第12話 狂い出す
彼女は予想もしない現実に巻き込まれる。
この日から一年間、彼女と子供たちは村上の家で暮らした。それは楽しくもあり、大変だったという。
彼女は今までのように周りに助けてもらいながらも、心のなかで孤独になり無理をしていた。村上のように強引に手伝いを買って出ないと、何度も倒れそうになっていたからだ。
そこで村上は、自分の良さが彼女を少しでも救えたと誇らしげに語った。
双子のうち、映璃がよく泣いて、なかなか寝なかった。映太はそれに反応して、起きて泣くを繰り返した。
彼女と子供たちは、仕事が休みの日に公園に出かけることが数回あった。そして子供たちは、順番に体調を崩したり、同時になったりしてその世話を村上と一緒にしていた。その後、彼女が体調も崩すようにもなった。
彼女は身体だけじゃなくて心をも弱くなっていた。双子の母として強くいて、いつ帰ってくるかわからない恋人を待つために。
こんな弱くて脆くて、情けなくて、村上や周りの人間に助けてもらわないと生きていけない自分が嫌だった。

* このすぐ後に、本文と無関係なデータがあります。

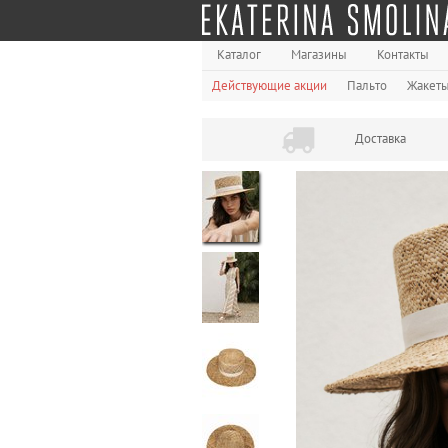
Каталог
Магазины
Контакты
Действующие акции
Пальто
Жакет
Доставка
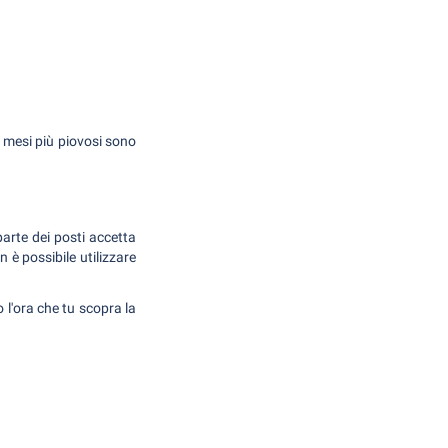
I mesi più piovosi sono
parte dei posti accetta
 è possibile utilizzare
 l'ora che tu scopra la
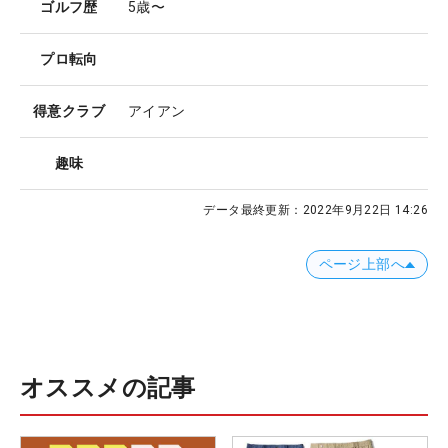
ゴルフ歴
5歳〜
プロ転向
得意クラブ
アイアン
趣味
データ最終更新：
2022年9月22日 14:26
ページ上部へ
オススメの記事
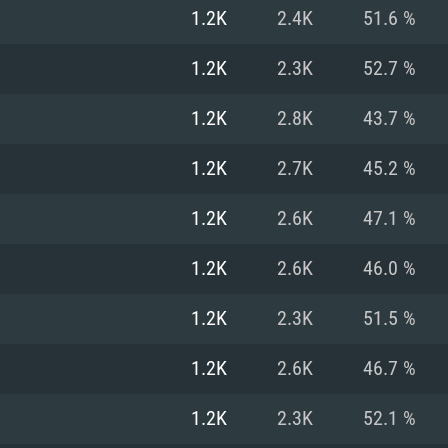
1.2K
2.4K
51.6 %
Recomendad
Recomendad
Recomendad
1.2K
2.3K
52.7 %
1.2K
2.8K
43.7 %
64 bit)
ur 11.0 ou versão
es mais modernas
Sistema Operativo
Sistema Operativo
Sistema Operativo
mais recente
1.2K
2.7K
45.2 %
Processador: Intel
Processador: Intel
nimo (Intel Xeon
superior
Processador: Core
1.2K
2.6K
47.1 %
Memória: 16 GB
1.2K
2.6K
46.0 %
Memória: 16 GB o
Memória: 8 GB
tX 11: AMD Radeon
Placa Gráfica: NV
1.2K
2.3K
51.5 %
. Resolução
s drivers mais
Placa Gráfica: Pla
Placa Gráfica: Ra
recentes (não mai
 (Mac),
/ equivalentes
Nvidia GeForce 10
suporte Metal.
AMD (Radeon RX 5
1.2K
2.6K
46.7 %
Mac. Resolução
tes com suporte
ou superior
recentes (não ma
.
Network: Internet 
porte Metal.
Resolução mínima
Vulkan.
1.2K
2.3K
52.1 %
Network: Internet 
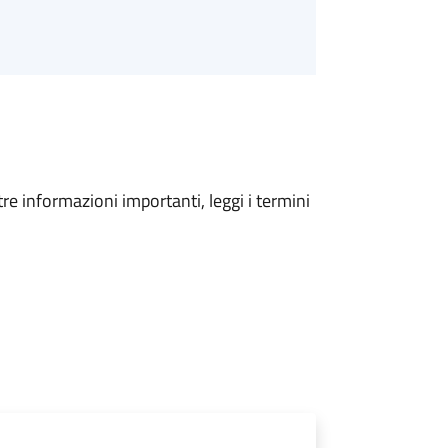
tre informazioni importanti, leggi i termini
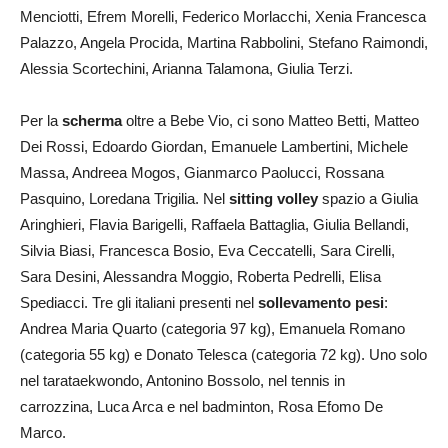
Menciotti, Efrem Morelli, Federico Morlacchi, Xenia Francesca
Palazzo, Angela Procida, Martina Rabbolini, Stefano Raimondi,
Alessia Scortechini, Arianna Talamona, Giulia Terzi.
Per la
scherma
oltre a Bebe Vio, ci sono Matteo Betti, Matteo
Dei Rossi, Edoardo Giordan, Emanuele Lambertini, Michele
Massa, Andreea Mogos, Gianmarco Paolucci, Rossana
Pasquino, Loredana Trigilia. Nel
sitting volley
spazio a Giulia
Aringhieri, Flavia Barigelli, Raffaela Battaglia, Giulia Bellandi,
Silvia Biasi, Francesca Bosio, Eva Ceccatelli, Sara Cirelli,
Sara Desini, Alessandra Moggio, Roberta Pedrelli, Elisa
Spediacci. Tre gli italiani presenti nel
sollevamento pesi
:
Andrea Maria Quarto (categoria 97 kg), Emanuela Romano
(categoria 55 kg) e Donato Telesca (categoria 72 kg). Uno solo
nel tarataekwondo, Antonino Bossolo, nel tennis in
carrozzina, Luca Arca e nel badminton, Rosa Efomo De
Marco.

彼女は理想とする自分になれずに、弱くなった。彼女は現実に向き合いたくなくて、心が狂い出す。
村上は、言った。彼女は時々泣き出して「ごめんなさい」と誰かに謝っていて、それを見るのがとても辛った。彼女は何も悪くないし、母親として子供に愛情をしっかりやれているからだ。その言葉を聞いて少しは心に届いても、回復することはなかったのが悔しいと。

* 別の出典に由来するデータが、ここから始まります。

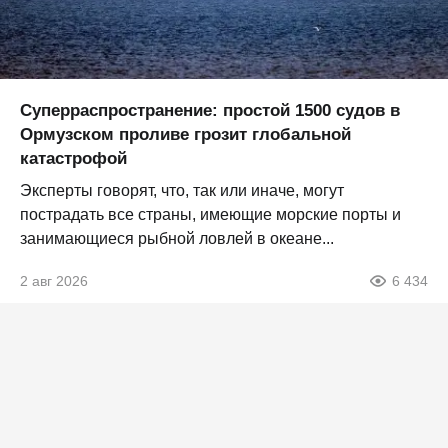
Суперраспространение: простой 1500 судов в
Ормузском проливе грозит глобальной
катастрофой
Эксперты говорят, что, так или иначе, могут
пострадать все страны, имеющие морские порты и
занимающиеся рыбной ловлей в океане...
2 авг 2026
6 434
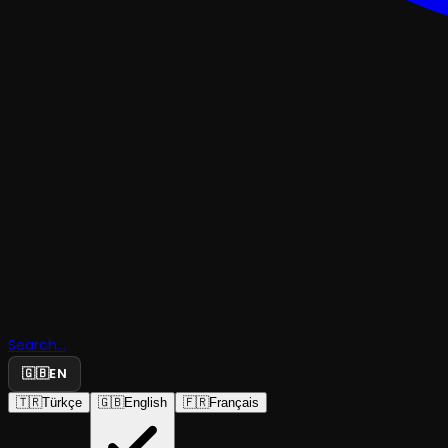
MÜZIKAL & KABAREÇOCUK & GENÇ
Gıtgıtgıda
Search...
Müzikali
🇬🇧
EN
🇹🇷
Türkçe
🇬🇧
English
🇫🇷
Français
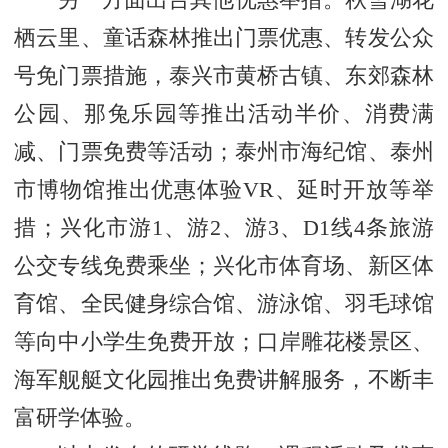
另一方面出台其他优惠举措。秋雪湖花
栖云里、童话森林推出门票优惠、转发公众
号免门票措施，泰兴市黄桥古镇、东郊森林
公园、那兔乐园等推出活动半价、消费满
减、门票免费等活动；泰州市海纪馆、泰州
市博物馆推出优惠体验VR、延时开放等举
措；兴化市游1、游2、游3、D1线4条旅游
公交专线免费乘坐；兴化市体育场、新区体
育馆、全民健身综合馆、游泳馆、羽毛球馆
等向中小学生免费开放；口岸雕花楼景区、
海军舰艇文化园推出免费讲解服务，不断丰
富研学体验。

この時はすでに、彼女は仕事を辞めていた。仕事は村上に紹介してもらっていたが、心身ともに体調が悪くて休みがちになった。村上に辞めたほうがいいから。無理をしなくていいからと言われたからだ。
村上は何度も彼女と話し合いを重ねた。それは、家族に事情を話して住めるのなら住んだらいいと。
でも、彼女は迷惑をかけるからと断っていた。
僕は弱いと思う人こそ、強いと思うし優しいと思う。